In Conversation with Gillian McAllister
Today I'm in conversation with Gillian McAllister, author of four cracking crime novels, with one new one due out this Spring. So without further ado, let's chat on....
I don’t think it was important, as such. To me, it just felt natural. I became a lawyer because I was interested in the justice system, the idea of guilt and retribution, and so much more. To me, humans making good decisions, bad decisions, and spur-of-the-moment decisions, and the punishment society imparts, is the stuff of being human.
What are your favourite books to read?
At the moment I mostly re pre-releases within my own genre: I like to keep up with what’s doing well, what works and what doesn’t, and the cultural conversations taking place. The perfect book for me would be a thriller that blends in credible, realistic and heartfelt relationships. The sort of thing I try to write…
Crime novels can be a bit far-fetched at times. Is fact stranger than fiction?
I have a big commitment to realism in my novels – I agonise over plot so that it seems real and it’s something I think my readers appreciate. There are some news stories I am itching to use but they’re just too bizarre!
Any advice to anyone dreaming of becoming an author?
Write the book. It’s the simplest and hardest thing, to spend hundreds of hours on something that may come to nothing, and I think our sensible and logical brains try to stop us from doing that. It’s hard because it’s a hard thing to do, not because you’re rubbish at it or not meant to be doing with it.

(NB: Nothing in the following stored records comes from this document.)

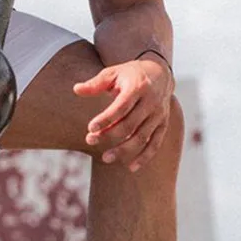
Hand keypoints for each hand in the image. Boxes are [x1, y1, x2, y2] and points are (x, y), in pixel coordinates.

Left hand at [73, 56, 173, 171]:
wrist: (160, 73)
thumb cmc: (130, 74)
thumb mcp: (113, 73)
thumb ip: (96, 83)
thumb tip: (76, 89)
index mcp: (138, 87)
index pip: (121, 107)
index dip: (106, 119)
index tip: (90, 128)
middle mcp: (151, 102)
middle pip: (130, 124)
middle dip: (110, 135)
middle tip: (90, 141)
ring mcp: (159, 114)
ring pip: (142, 137)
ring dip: (124, 150)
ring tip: (105, 158)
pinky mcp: (163, 124)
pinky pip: (155, 143)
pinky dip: (144, 157)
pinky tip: (131, 167)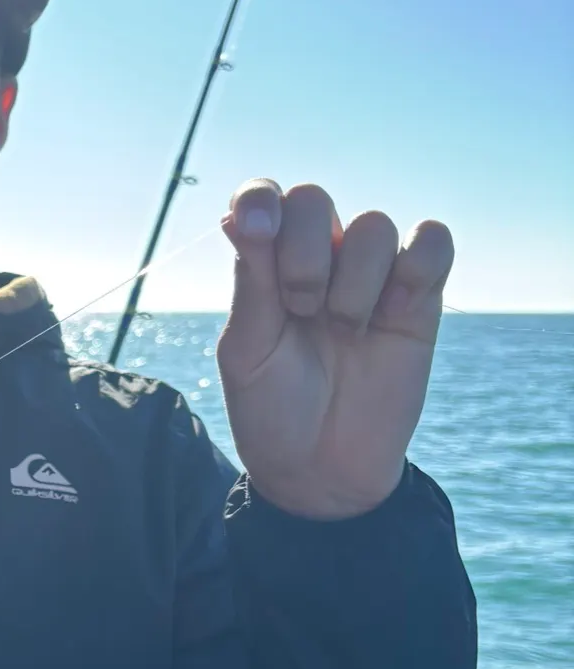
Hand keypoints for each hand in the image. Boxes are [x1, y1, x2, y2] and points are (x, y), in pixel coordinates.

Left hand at [216, 180, 453, 519]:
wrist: (321, 470)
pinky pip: (433, 242)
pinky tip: (393, 312)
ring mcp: (370, 275)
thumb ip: (251, 281)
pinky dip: (418, 262)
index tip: (257, 231)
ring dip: (354, 278)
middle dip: (302, 253)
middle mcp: (316, 256)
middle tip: (300, 311)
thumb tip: (235, 215)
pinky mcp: (419, 299)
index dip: (260, 199)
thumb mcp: (246, 349)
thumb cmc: (271, 406)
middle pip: (314, 200)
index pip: (264, 197)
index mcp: (264, 262)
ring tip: (344, 329)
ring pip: (373, 223)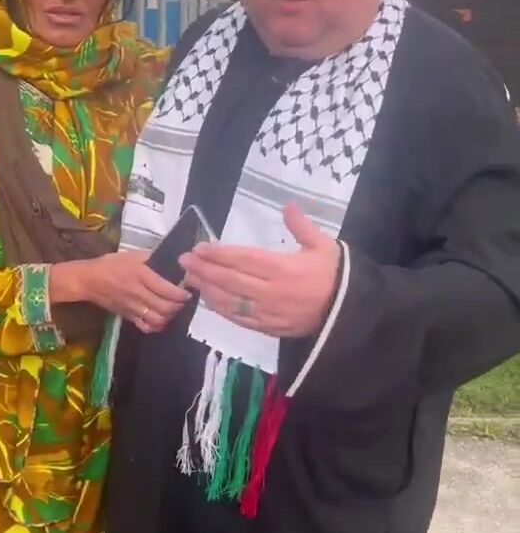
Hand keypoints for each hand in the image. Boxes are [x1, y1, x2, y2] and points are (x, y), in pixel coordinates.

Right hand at [53, 251, 188, 333]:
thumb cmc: (112, 264)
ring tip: (174, 310)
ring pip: (157, 319)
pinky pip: (145, 327)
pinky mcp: (127, 316)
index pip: (166, 289)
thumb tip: (173, 259)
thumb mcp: (133, 255)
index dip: (181, 293)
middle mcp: (137, 292)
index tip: (188, 291)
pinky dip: (156, 326)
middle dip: (178, 306)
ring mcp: (132, 307)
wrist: (89, 280)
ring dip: (169, 317)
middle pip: (164, 306)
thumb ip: (152, 257)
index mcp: (140, 275)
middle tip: (184, 301)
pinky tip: (160, 320)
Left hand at [179, 204, 340, 338]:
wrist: (348, 313)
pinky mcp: (269, 328)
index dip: (218, 254)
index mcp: (282, 268)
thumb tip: (288, 205)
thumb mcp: (323, 245)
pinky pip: (240, 319)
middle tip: (183, 261)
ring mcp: (268, 312)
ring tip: (189, 279)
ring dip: (207, 289)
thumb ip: (302, 226)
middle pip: (229, 280)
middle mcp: (271, 291)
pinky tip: (209, 300)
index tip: (199, 248)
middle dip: (203, 270)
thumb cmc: (335, 275)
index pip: (242, 259)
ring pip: (230, 301)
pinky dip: (221, 309)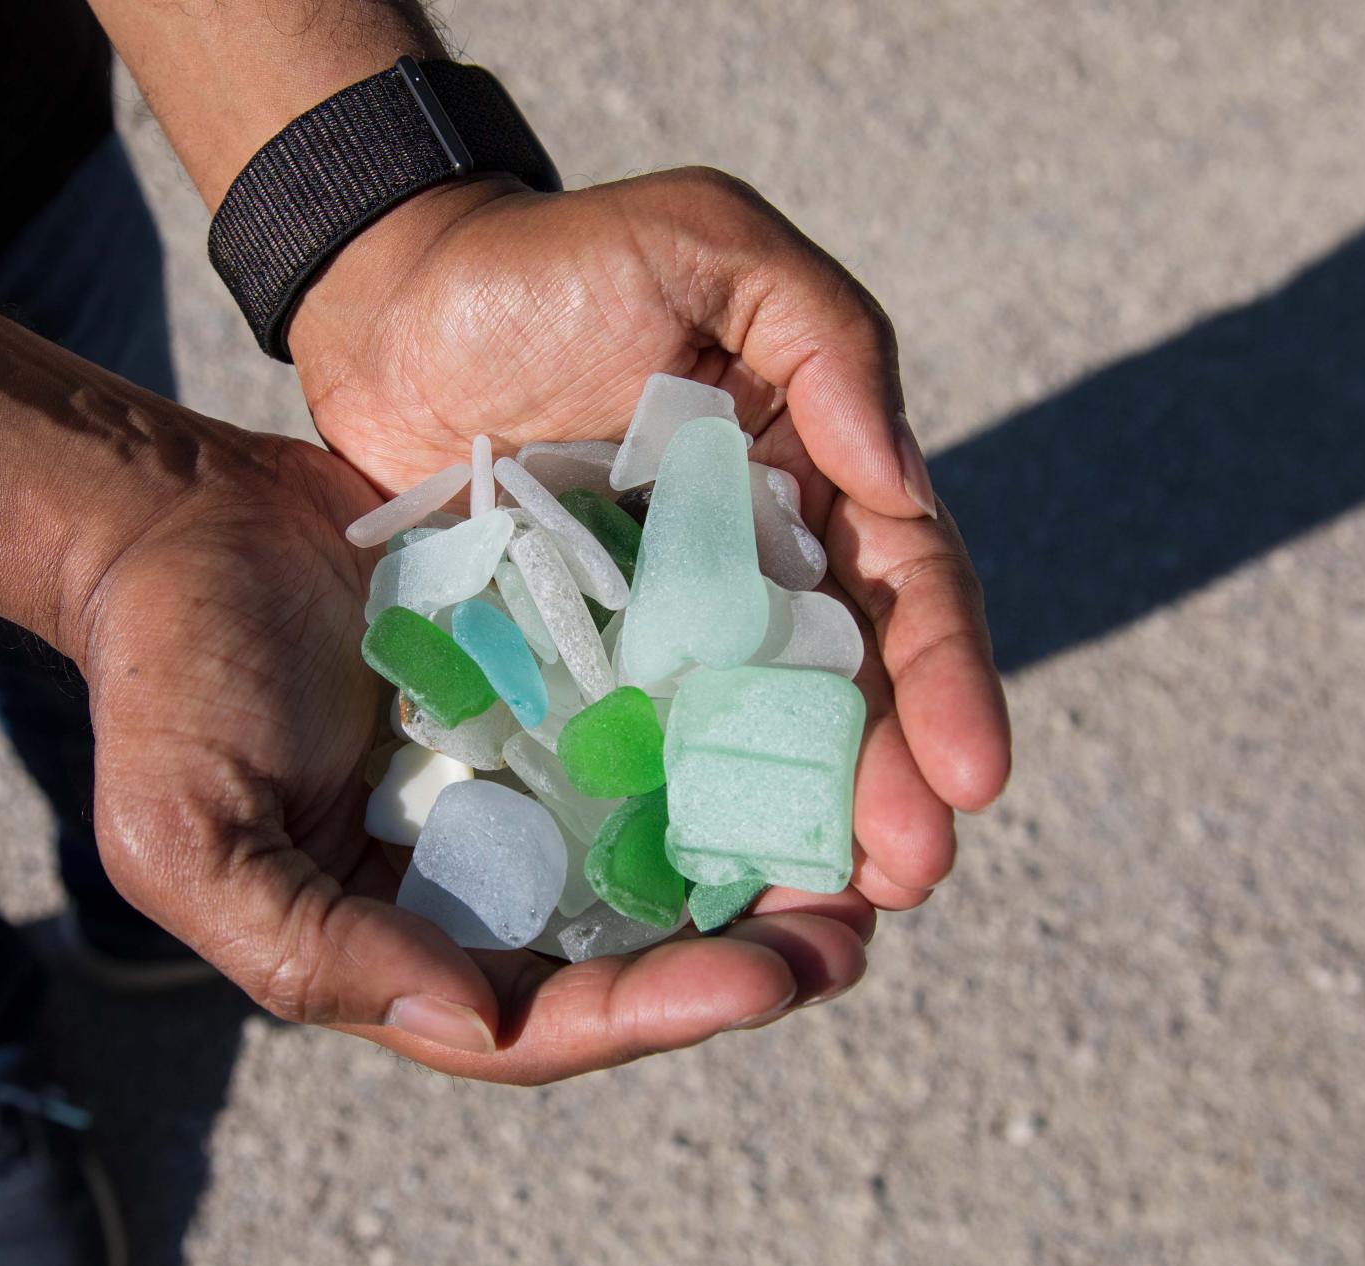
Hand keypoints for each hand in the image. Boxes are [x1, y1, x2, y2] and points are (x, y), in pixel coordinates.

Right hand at [71, 422, 872, 1082]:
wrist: (184, 528)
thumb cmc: (168, 686)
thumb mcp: (193, 837)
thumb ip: (310, 947)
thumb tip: (472, 1022)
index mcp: (402, 942)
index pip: (540, 1022)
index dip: (650, 1015)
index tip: (759, 983)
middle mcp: (480, 882)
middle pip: (630, 956)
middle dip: (743, 961)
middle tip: (852, 938)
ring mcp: (522, 789)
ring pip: (661, 857)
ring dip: (758, 868)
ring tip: (861, 862)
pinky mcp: (552, 696)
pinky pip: (652, 739)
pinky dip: (721, 752)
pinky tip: (798, 737)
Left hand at [288, 170, 1011, 910]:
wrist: (394, 304)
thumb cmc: (551, 263)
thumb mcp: (712, 248)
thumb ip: (828, 340)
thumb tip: (902, 481)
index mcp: (810, 478)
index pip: (906, 588)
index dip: (947, 682)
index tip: (970, 777)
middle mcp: (754, 568)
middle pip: (844, 692)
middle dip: (886, 785)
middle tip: (904, 876)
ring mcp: (663, 628)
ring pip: (751, 743)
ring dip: (797, 829)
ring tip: (828, 918)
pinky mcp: (577, 667)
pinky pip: (637, 754)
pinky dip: (677, 822)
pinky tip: (698, 895)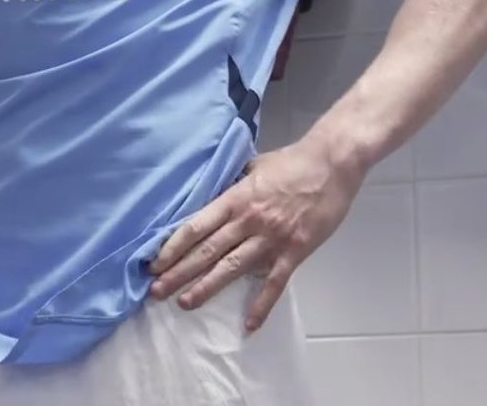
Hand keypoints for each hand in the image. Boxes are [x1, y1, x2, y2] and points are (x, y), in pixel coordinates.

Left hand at [147, 138, 363, 330]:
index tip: (155, 262)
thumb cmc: (291, 162)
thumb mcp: (252, 166)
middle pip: (208, 251)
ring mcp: (271, 238)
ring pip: (232, 268)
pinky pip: (274, 283)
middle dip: (180, 272)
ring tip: (185, 303)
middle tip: (157, 291)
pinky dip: (261, 305)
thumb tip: (213, 196)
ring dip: (207, 288)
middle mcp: (248, 220)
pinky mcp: (294, 252)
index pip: (197, 226)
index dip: (174, 246)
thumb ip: (233, 185)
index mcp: (236, 198)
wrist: (331, 165)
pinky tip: (248, 325)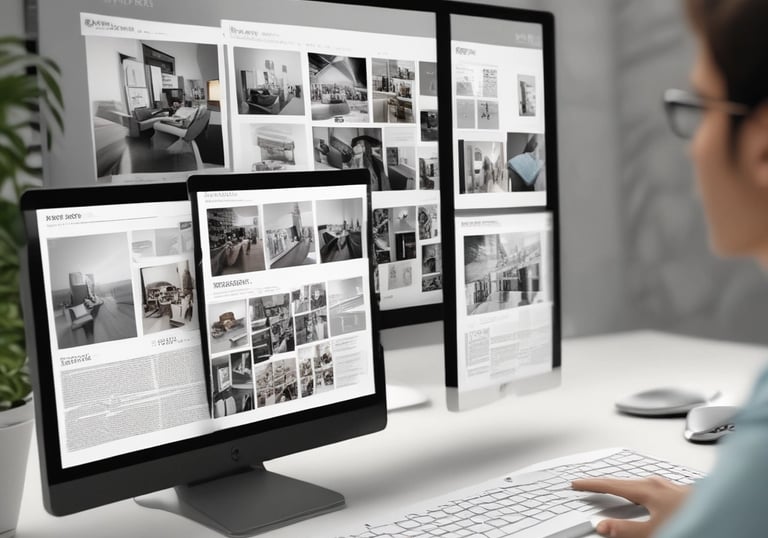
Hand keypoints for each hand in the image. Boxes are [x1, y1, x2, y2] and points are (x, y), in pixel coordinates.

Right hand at [571, 477, 690, 537]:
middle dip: (603, 484)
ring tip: (608, 492)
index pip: (610, 484)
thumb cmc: (693, 520)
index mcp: (647, 489)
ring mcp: (669, 486)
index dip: (591, 484)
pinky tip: (639, 499)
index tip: (576, 484)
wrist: (727, 516)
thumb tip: (601, 526)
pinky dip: (635, 493)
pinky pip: (648, 489)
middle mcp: (657, 483)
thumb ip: (625, 530)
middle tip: (586, 486)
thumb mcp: (653, 532)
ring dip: (620, 488)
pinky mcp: (678, 492)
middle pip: (622, 482)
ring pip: (636, 485)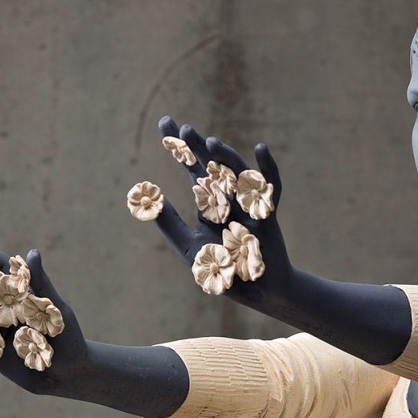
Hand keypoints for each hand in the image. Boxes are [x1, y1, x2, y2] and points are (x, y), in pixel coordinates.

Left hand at [153, 115, 292, 309]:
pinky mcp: (267, 217)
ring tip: (209, 143)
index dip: (180, 148)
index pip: (192, 169)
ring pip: (237, 174)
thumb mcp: (189, 247)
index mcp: (209, 204)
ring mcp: (248, 206)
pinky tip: (260, 149)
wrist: (257, 293)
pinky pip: (270, 189)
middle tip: (182, 130)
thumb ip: (170, 223)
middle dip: (198, 147)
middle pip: (213, 165)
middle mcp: (228, 199)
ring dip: (224, 157)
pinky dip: (267, 169)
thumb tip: (148, 197)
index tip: (165, 124)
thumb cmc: (224, 271)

Where do you get your writing inspiration from?
News stories, good writing, great TV dramas, and gossip.
What are you working on next?
I’m writing a book about two people who find themselves on either side of witness protection.
If, heaven forbid, there was a fire, what possession would you grab first to save?
I’m sad to say it would be my laptop containing my work in progress. Over all other things, including my cat. How embarrassing.
What five people, living or dead, would you choose to invite to a dinner party?
Zadie Smith, Lee Child, Virginia Woolf, Sylvia Plath and Michael Stipe from REM.
Gillian's new novel, The Evidence Against You, is out on 18 April 2019. It’s about a woman whose father murdered her mother. After serving 20 years for it, having been convicted due to overwhelming evidence, he gets out and tells her he didn’t do it. But is he telling the truth?
Thank you Gillian for taking part with in conversation with and I can't wait to read your new novel in April.